先ほどまでいたはずのエスクリオスが消えているのだ。
何が起こっているのか理解できていないリナが、周囲を見回しているが、それだけ。
「だから……私の名前はエスクリオスです。ガキって呼ばれるのは嫌いなんですよ」
そして、消えたはずの少女は男の背後にいた。
飄々と捕らえどころの無いその姿は、魔石エスクリオスの持ち主、ヴァイン・レイジスタそのものだった。
では、その戦闘スタイルはといえば――
「とりあえず、この人目に着かない場所で大人しくしていてください」
――懐に手を差し込んだ男の背に飛びつき、右手でしっかりと抱きつき、左手を顎に添える。
「大丈夫ですよ、寝違えちゃったみたいな感じで済ませてあげますので」
右手でしっかりと男の胴体にしがみ付き、顎に添えた左手をスコーンと気軽に押し上げる。
男の頚骨がコキリと音を立て、男の体が崩れ落ちる。
急激に東部を揺さぶられたせいで脳震盪でも起こしたのだろう。
「こいつ!」
それを確認し、残されたもう一人の男がエスクリオスに手を伸ばす。
エスクリオスはその腕を凝視し、行動に移す。
左手で相手の手首を掴み、飛ぶ。
手首を掴む手に力を込め、体のバランスを調整し、腕に絡みつくようにしがみ付く。
「よいしょっと!」
「があぁぁっ!」
丁度、エスクリオスを掴もうと、腕を伸ばしきったところにエスクリオスの体が絡みつき、本来曲がるはずの無い方向に全体重と、勢いを加えられれば、最悪骨折、よくても関節を痛めるのは当然の結果だろう、
エスクリオスの戦闘スタイルはショートレンジ。相手の力を利用、もしくは最小限の力で相手を制圧する関節技主体の近接戦闘を好む。
ヴァインのようにロングレンジもこなせるのだが、ヴァイン好みの設定にされているため、気軽にポンポンと使うことができない。

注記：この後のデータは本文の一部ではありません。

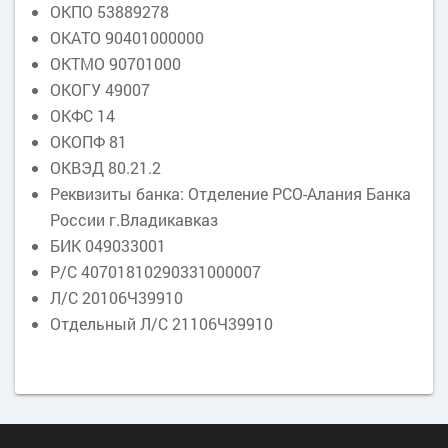
ОКПО 53889278
ОКАТО 90401000000
ОКТМО 90701000
ОКОГУ 49007
ОКФС 14
ОКОПФ 81
ОКВЭД 80.21.2
Реквизиты банка: Отделение РСО-Алания Банка
России г.Владикавказ
БИК 049033001
Р/С 40701810290331000007
Л/С 20106Ч39910
Отдельный Л/С 21106Ч39910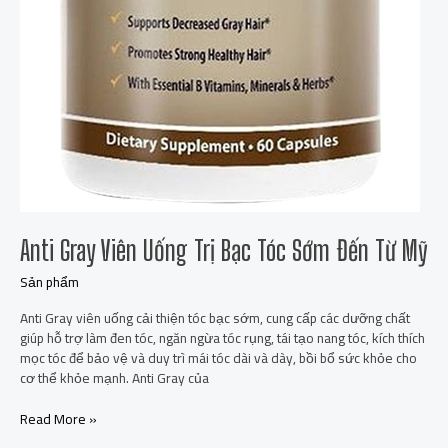
Anti Gray Viên Uống Trị Bạc Tóc Sớm Đến Từ Mỹ
Sản phẩm
Anti Gray viên uống cải thiện tóc bạc sớm, cung cấp các dưỡng chất
giúp hỗ trợ làm đen tóc, ngăn ngừa tóc rụng, tái tạo nang tóc, kích thích
mọc tóc để bảo vệ và duy trì mái tóc dài và dày, bồi bổ sức khỏe cho
cơ thể khỏe mạnh. Anti Gray của
Read More »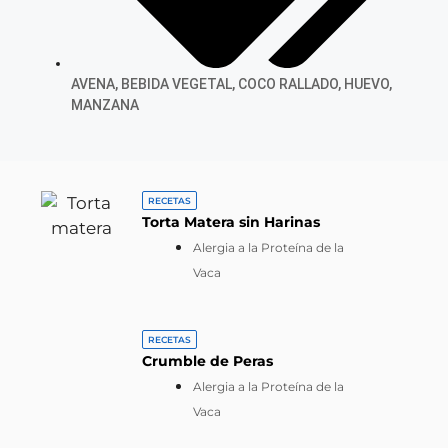
AVENA
,
BEBIDA VEGETAL
,
COCO RALLADO
,
HUEVO
,
MANZANA
RECETAS
Torta Matera sin Harinas
Alergia a la Proteína de la
Vaca
RECETAS
Crumble de Peras
Alergia a la Proteína de la
Vaca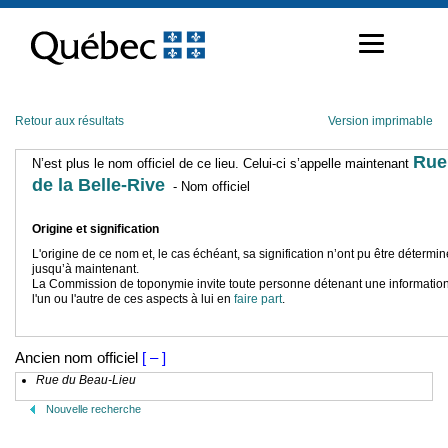
Passer
au
contenu
Retour aux résultats
Version imprimable
Rue
N’est plus le nom officiel de ce lieu. Celui-ci s’appelle maintenant
de la Belle-Rive
- Nom officiel
Origine et signification
L'origine de ce nom et, le cas échéant, sa signification n’ont pu être détermi
jusqu’à maintenant.
La Commission de toponymie invite toute personne détenant une information
l'un ou l'autre de ces aspects à lui en
faire part
.
Ancien nom officiel
[ – ]
Rue du Beau-Lieu
Nouvelle recherche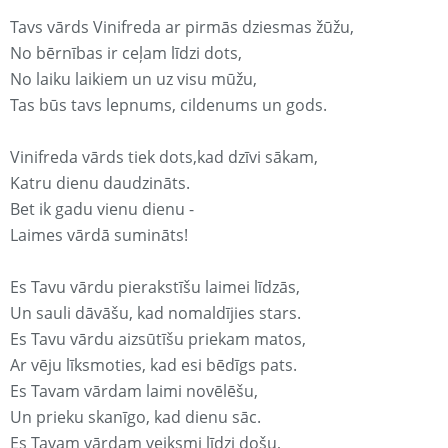
Tavs vārds Vinifreda ar pirmās dziesmas žūžu,
No bērnības ir ceļam līdzi dots,
No laiku laikiem un uz visu mūžu,
Tas būs tavs lepnums, cildenums un gods.
Vinifreda vārds tiek dots,kad dzīvi sākam,
Katru dienu daudzināts.
Bet ik gadu vienu dienu -
Laimes vārdā sumināts!
Es Tavu vārdu pierakstīšu laimei līdzās,
Un sauli dāvāšu, kad nomaldījies stars.
Es Tavu vārdu aizsūtīšu priekam matos,
Ar vēju līksmoties, kad esi bēdīgs pats.
Es Tavam vārdam laimi novēlēšu,
Un prieku skanīgo, kad dienu sāc.
Es Tavam vārdam veiksmi līdzi došu,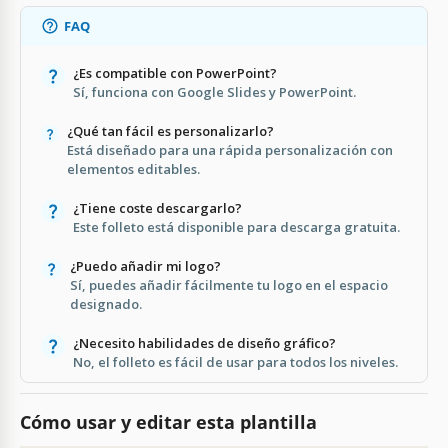
FAQ
¿Es compatible con PowerPoint?
Sí, funciona con Google Slides y PowerPoint.
¿Qué tan fácil es personalizarlo?
Está diseñado para una rápida personalización con
elementos editables.
¿Tiene coste descargarlo?
Este folleto está disponible para descarga gratuita.
¿Puedo añadir mi logo?
Sí, puedes añadir fácilmente tu logo en el espacio
designado.
¿Necesito habilidades de diseño gráfico?
No, el folleto es fácil de usar para todos los niveles.
Cómo usar y editar esta plantilla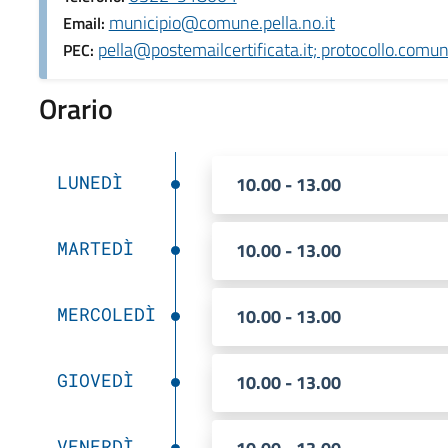
municipio@comune.pella.no.it
Email:
pella@postemailcertificata.it; protocollo.comun
PEC:
Orario
LUNEDÌ
10.00 - 13.00
MARTEDÌ
10.00 - 13.00
MERCOLEDÌ
10.00 - 13.00
GIOVEDÌ
10.00 - 13.00
VENERDÌ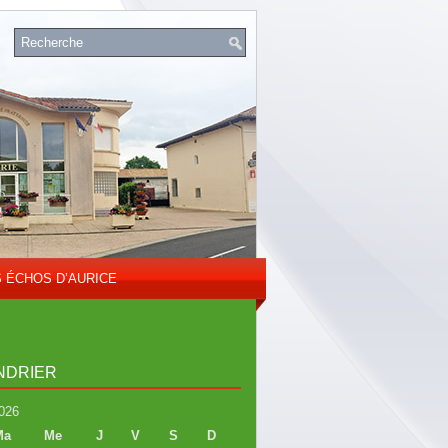
S ÉCHOS D’AURICE
NDRIER
026
Ma
Me
J
V
S
D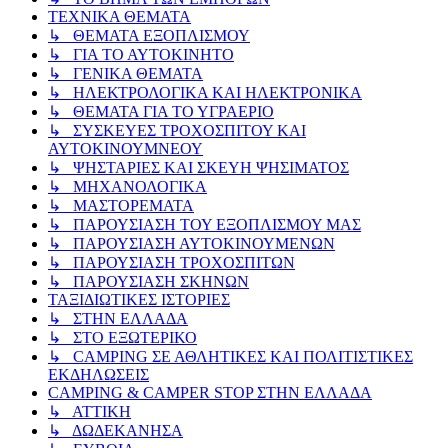
ΤΕΧΝΙΚΑ ΘΕΜΑΤΑ
↳ ΘΕΜΑΤΑ ΕΞΟΠΛΙΣΜΟΥ
↳ ΓΙΑ ΤΟ ΑΥΤΟΚΙΝΗΤΟ
↳ ΓΕΝΙΚΑ ΘΕΜΑΤΑ
↳ ΗΛΕΚΤΡΟΛΟΓΙΚΑ ΚΑΙ ΗΛΕΚΤΡΟΝΙΚΑ
↳ ΘΕΜΑΤΑ ΓΙΑ ΤΟ ΥΓΡΑΕΡΙΟ
↳ ΣΥΣΚΕΥΕΣ ΤΡΟΧΟΣΠΙΤΟΥ ΚΑΙ
ΑΥΤΟΚΙΝΟΥΜΝΕΟΥ
↳ ΨΗΣΤΑΡΙΕΣ ΚΑΙ ΣΚΕΥΗ ΨΗΣΙΜΑΤΟΣ
↳ ΜΗΧΑΝΟΛΟΓΙΚΑ
↳ ΜΑΣΤΟΡΕΜΑΤΑ
↳ ΠΑΡΟΥΣΙΑΣΗ ΤΟΥ ΕΞΟΠΛΙΣΜΟΥ ΜΑΣ
↳ ΠΑΡΟΥΣΙΑΣΗ ΑΥΤΟΚΙΝΟΥΜΕΝΩΝ
↳ ΠΑΡΟΥΣΙΑΣΗ ΤΡΟΧΟΣΠΙΤΩΝ
↳ ΠΑΡΟΥΣΙΑΣΗ ΣΚΗΝΩΝ
ΤΑΞΙΔΙΩΤΙΚΕΣ ΙΣΤΟΡΙΕΣ
↳ ΣΤΗΝ ΕΛΛΑΔΑ
↳ ΣΤΟ ΕΞΩΤΕΡΙΚΟ
↳ CAMPING ΣΕ ΑΘΛΗΤΙΚΕΣ ΚΑΙ ΠΟΛΙΤΙΣΤΙΚΕΣ
ΕΚΔΗΛΩΣΕΙΣ
CAMPING & CAMPER STOP ΣΤΗN ΕΛΛΑΔΑ
↳ ΑΤΤΙΚΗ
↳ ΔΩΔΕΚΑΝΗΣΑ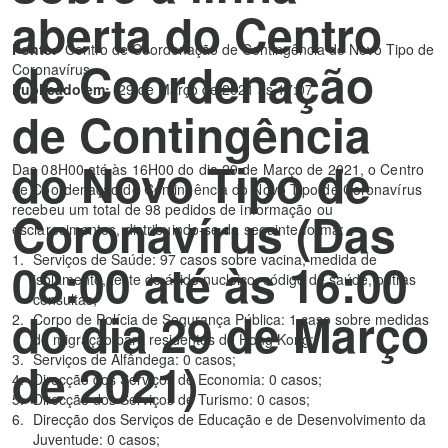
aberta do Centro
Fonte:
Centro de Coordenação de Contingência do Novo Tipo de
de Coordenação
Coronavírus
Publicado em:
29 de Março de 2021 às 17:07
de Contingência
do Novo Tipo de
Das 08H00 até às 16H00 do dia 29 de Março de 2021, o Centro
de Coordenação de Contingência do Novo Tipo de Coronavírus
recebeu um total de 98 pedidos de informação ou
Coronavírus (Das
esclarecimentos, distribuindo-se da seguinte forma:
Serviços de Saúde: 97 casos sobre vacina, medida de
08:00 até às 16:00
isolamento, teste de ácido nucleico, código de saúde, outras
consultas;
do dia 29 de Março
Corpo de Polícia de Segurança Pública: 1 caso sobre medidas
de migração para residentes de Hong Kong;
Serviços de Alfândega: 0 casos;
de 2021)
Direcção dos Serviços de Economia: 0 casos;
Direcção dos Serviços de Turismo: 0 casos;
Direcção dos Serviços de Educação e de Desenvolvimento da
Juventude: 0 casos;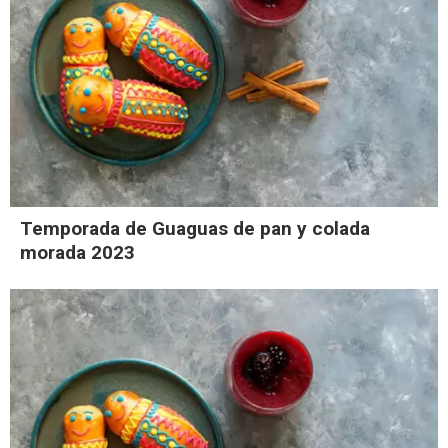
Temporada de Guaguas de pan y colada
morada 2023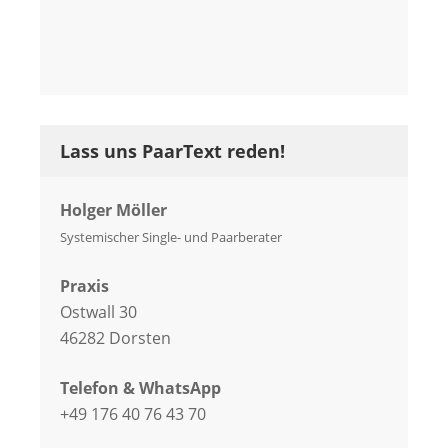
Lass uns PaarText reden!
Holger Möller
Systemischer Single- und Paarberater
Praxis
Ostwall 30
46282 Dorsten
Telefon & WhatsApp
+49 176 40 76 43 70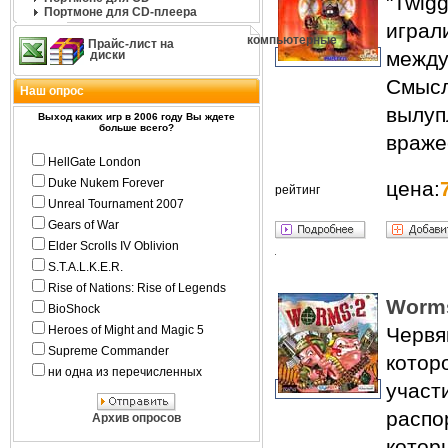
"Twig
Портмоне для CD-плеера
игра
компьютерные
Прайс-лист на
между
диски
Смысл
Наш опрос
вылуп
Выход каких игр в 2006 году Вы ждете
больше всего?
враже
HellGate London
Duke Nukem Forever
цена:
рейтинг
Unreal Tournament 2007
Gears of War
Elder Scrolls IV Oblivion
S.T.A.L.K.E.R.
Rise of Nations: Rise of Legends
Worms
BioShock
Heroes of Might and Magic 5
Черв
Supreme Commander
котор
ни одна из перечисленных
учас
распо
Архив опросов
кото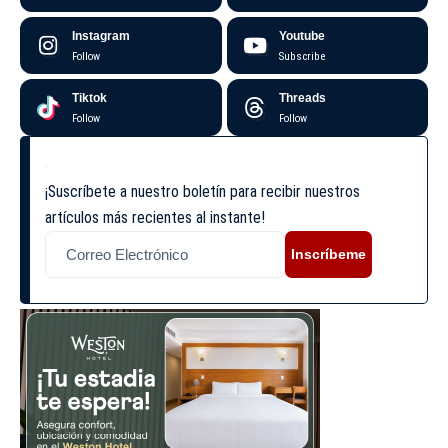
Instagram
Youtube
Follow
Subscribe
Tiktok
Threads
Follow
Follow
¡Suscríbete a nuestro boletín para recibir nuestros
artículos más recientes al instante!
Inscríbeme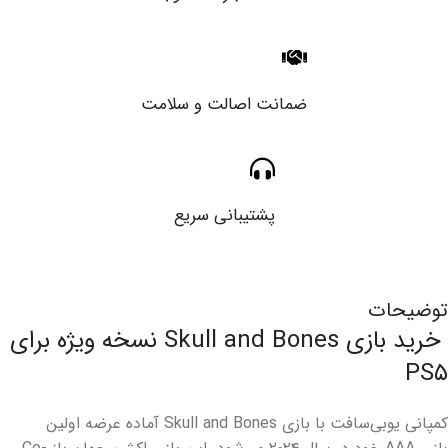
ضمانت اصالت و سلامت
پشتیبانی سریع
توضیحات
خرید بازی Skull and Bones نسخه ویژه برای
PS۵
کمپانی
یوبی‌سافت با بازی Skull and Bones آماده عرضه اولین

ちなみに、ヴァイン好みの設定は、とにかく派手なのだ。
それこそ、後で誤魔化しが利かない程度には。
ヴァインが得意とするド派手な魔法は、エスクリオスの好みではないのと、魔力痕から足が着いては面倒だという理由で、エスクリオスも、近接戦闘メインでリナを護衛することになるが――
「とりあえずパフェでも食べに行きませんか? さっき逃げる道すがらいいお店みかけたんですよ」
――その幼い風貌からは、威圧感だとか迫力だとか一切感じられないため、敵を牽制する事は期待できないだろう。むしろ一緒に浚われてもおかしくないが、戦闘能力だけで言えばスリースターズ隊の分隊長レベルなのだから質が悪い。
もちろん、そんな事など知る由もないリナはエスクリオスに手を引かれるがまま、エスクリオスお勧めの店へと連れて行かれた。